Collected data:
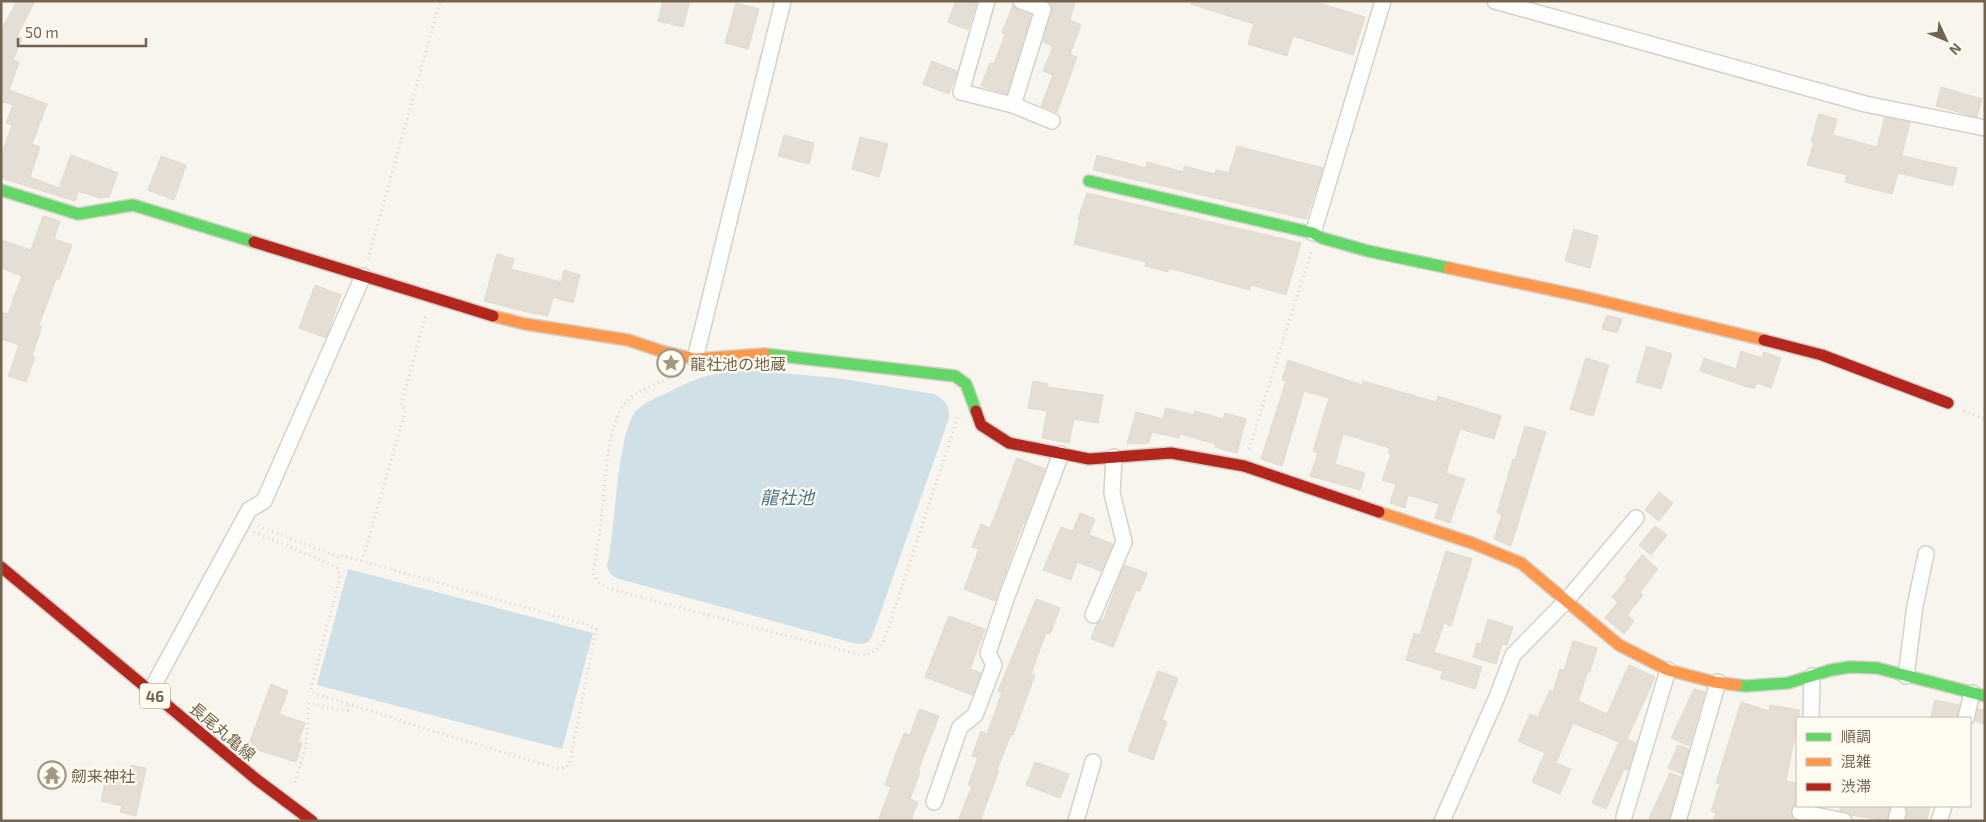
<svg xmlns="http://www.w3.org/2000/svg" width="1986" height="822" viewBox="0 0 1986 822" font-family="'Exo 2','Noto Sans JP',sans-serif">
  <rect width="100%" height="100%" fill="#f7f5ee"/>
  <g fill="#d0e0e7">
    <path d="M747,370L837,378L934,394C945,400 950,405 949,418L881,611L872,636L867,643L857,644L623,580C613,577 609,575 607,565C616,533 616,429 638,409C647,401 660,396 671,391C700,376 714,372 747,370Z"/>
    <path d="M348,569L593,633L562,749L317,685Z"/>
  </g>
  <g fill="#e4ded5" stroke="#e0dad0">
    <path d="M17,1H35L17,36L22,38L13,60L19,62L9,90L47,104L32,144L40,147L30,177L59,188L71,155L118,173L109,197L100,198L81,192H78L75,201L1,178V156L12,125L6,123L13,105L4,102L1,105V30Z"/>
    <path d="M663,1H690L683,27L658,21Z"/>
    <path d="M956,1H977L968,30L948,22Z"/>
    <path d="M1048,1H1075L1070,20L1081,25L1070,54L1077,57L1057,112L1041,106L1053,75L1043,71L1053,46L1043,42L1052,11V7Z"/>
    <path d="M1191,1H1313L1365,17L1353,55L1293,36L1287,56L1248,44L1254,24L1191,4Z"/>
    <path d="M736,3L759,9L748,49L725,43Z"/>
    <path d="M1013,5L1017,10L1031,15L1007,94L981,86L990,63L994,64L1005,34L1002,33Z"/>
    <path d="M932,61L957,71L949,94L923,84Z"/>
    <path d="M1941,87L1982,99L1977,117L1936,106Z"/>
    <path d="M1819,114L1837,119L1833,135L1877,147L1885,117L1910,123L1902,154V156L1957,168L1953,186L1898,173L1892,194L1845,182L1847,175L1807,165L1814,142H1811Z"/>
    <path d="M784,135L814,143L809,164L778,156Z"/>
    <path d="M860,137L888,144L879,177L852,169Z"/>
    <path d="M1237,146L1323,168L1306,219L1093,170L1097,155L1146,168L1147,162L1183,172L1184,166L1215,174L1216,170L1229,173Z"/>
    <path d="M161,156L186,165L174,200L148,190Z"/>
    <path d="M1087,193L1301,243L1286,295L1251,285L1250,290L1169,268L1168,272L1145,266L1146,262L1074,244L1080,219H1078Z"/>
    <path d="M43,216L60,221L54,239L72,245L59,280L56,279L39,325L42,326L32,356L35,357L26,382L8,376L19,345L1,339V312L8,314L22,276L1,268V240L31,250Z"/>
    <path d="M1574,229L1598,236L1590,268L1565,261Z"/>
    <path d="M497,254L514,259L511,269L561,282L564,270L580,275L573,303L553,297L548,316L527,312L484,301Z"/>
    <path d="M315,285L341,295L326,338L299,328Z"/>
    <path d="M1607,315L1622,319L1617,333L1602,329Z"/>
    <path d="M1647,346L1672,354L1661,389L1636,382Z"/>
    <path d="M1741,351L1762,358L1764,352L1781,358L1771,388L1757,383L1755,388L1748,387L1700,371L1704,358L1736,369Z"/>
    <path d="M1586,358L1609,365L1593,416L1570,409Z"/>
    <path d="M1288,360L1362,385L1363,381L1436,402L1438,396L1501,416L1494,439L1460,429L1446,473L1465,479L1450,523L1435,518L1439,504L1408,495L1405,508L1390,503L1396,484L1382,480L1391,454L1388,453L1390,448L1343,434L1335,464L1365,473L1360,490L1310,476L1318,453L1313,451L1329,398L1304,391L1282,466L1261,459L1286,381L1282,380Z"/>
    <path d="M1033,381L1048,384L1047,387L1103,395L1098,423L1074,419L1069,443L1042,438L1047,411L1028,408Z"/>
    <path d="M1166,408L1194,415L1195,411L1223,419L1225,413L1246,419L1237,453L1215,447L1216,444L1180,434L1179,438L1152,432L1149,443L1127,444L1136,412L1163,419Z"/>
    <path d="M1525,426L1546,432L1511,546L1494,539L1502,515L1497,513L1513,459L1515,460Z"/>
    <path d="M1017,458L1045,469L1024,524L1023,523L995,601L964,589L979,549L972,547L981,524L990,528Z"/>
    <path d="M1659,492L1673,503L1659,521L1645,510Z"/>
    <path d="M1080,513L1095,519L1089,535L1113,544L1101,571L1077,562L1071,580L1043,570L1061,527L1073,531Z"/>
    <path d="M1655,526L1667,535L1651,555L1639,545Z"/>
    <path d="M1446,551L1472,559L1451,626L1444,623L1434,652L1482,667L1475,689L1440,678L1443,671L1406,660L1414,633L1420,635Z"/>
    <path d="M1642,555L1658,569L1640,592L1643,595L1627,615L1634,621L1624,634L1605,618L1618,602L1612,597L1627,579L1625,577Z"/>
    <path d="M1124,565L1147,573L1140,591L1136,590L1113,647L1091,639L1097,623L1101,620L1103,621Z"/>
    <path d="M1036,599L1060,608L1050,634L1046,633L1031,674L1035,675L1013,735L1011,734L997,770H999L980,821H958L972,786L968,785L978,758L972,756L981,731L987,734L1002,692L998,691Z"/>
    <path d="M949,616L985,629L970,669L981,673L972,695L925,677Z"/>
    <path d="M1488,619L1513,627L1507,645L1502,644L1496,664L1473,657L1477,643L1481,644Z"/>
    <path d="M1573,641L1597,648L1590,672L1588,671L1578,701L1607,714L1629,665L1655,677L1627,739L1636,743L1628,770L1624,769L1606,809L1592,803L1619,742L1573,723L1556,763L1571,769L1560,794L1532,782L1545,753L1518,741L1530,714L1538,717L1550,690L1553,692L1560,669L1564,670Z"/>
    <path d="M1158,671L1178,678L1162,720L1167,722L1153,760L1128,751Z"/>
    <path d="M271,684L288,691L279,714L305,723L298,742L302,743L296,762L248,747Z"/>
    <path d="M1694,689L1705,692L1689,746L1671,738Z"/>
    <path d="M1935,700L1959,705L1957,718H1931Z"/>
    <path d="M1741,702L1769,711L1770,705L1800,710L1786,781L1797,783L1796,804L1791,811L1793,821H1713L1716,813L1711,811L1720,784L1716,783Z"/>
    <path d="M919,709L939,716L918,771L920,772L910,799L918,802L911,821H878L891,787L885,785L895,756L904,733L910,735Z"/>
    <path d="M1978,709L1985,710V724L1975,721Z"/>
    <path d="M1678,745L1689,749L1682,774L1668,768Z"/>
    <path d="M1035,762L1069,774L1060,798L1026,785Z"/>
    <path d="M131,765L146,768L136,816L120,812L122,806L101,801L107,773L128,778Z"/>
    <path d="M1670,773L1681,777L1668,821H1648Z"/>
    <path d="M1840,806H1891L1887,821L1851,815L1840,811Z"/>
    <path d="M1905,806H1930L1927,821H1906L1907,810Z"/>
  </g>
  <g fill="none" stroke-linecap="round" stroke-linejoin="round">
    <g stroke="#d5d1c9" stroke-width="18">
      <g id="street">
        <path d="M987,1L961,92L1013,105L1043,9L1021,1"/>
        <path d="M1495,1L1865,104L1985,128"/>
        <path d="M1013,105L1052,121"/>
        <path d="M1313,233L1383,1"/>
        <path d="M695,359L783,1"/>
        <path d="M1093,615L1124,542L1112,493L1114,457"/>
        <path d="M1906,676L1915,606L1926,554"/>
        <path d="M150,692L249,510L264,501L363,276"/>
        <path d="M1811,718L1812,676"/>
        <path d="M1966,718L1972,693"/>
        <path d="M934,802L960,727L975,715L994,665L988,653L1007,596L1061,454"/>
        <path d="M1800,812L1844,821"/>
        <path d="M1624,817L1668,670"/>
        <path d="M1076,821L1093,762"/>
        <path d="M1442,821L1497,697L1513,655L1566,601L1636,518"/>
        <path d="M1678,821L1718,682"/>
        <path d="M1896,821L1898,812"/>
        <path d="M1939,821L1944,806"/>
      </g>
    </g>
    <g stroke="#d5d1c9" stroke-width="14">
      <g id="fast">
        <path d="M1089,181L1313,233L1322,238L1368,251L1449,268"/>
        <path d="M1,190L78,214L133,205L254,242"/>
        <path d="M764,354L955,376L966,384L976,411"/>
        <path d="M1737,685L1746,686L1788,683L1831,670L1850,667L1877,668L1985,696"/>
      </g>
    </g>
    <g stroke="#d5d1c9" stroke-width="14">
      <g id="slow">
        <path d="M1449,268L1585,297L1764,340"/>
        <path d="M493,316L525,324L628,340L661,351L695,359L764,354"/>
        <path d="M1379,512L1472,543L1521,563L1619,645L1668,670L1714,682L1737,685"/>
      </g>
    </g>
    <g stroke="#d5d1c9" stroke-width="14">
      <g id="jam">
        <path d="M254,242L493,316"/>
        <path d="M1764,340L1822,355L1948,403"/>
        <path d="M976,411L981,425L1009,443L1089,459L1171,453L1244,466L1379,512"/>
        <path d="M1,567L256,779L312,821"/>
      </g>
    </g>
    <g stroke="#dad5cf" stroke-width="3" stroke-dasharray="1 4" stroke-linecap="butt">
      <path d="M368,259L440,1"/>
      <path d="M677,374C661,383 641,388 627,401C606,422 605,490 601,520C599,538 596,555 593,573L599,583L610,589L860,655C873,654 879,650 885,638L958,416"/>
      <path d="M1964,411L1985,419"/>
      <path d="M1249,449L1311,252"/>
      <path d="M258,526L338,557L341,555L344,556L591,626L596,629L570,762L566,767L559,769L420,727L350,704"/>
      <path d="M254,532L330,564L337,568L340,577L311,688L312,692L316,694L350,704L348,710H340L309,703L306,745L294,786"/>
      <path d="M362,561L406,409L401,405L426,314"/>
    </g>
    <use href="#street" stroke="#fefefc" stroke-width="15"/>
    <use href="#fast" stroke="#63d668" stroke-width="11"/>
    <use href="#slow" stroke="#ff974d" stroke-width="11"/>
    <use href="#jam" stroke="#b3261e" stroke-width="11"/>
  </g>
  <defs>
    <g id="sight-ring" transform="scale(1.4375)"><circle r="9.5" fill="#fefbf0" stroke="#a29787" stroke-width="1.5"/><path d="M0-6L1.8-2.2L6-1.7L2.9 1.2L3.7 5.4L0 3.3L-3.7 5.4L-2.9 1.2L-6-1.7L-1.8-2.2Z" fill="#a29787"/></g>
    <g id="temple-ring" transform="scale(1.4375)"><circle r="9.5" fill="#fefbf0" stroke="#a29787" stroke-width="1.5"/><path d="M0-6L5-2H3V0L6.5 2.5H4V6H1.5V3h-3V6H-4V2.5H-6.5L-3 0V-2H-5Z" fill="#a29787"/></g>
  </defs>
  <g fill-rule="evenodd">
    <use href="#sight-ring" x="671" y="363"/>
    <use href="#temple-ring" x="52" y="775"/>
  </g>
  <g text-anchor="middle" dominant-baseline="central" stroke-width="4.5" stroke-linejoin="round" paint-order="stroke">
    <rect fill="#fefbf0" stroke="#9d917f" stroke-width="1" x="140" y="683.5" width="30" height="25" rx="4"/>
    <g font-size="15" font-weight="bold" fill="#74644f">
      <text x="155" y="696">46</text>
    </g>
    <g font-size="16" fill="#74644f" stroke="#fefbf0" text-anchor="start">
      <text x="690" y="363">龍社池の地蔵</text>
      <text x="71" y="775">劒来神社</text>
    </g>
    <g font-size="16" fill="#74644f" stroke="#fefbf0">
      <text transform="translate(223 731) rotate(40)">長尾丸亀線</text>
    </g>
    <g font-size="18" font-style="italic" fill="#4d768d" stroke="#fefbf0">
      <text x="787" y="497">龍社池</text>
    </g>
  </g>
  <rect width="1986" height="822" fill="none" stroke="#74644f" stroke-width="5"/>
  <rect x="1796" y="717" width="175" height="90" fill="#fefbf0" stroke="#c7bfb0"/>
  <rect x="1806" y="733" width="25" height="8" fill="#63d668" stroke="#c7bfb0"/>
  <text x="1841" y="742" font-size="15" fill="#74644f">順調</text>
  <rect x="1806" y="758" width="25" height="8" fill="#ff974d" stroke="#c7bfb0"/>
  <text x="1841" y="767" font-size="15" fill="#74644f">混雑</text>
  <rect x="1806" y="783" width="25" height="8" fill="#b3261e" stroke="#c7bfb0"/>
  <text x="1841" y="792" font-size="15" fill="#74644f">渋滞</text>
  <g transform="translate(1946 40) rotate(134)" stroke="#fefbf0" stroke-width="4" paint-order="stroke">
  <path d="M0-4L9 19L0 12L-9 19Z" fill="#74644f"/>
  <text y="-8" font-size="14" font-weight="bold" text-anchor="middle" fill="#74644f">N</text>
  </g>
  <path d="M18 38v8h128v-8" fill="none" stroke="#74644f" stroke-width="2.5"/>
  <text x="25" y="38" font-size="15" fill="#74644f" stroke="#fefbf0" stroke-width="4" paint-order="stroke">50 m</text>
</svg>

_WHAT TO PRODUCE_.
Return each line from the data where the string "linejoin" can be found.

_ANSWER TO THE EXERCISE_.
  <g fill="none" stroke-linecap="round" stroke-linejoin="round">
  <g text-anchor="middle" dominant-baseline="central" stroke-width="4.5" stroke-linejoin="round" paint-order="stroke">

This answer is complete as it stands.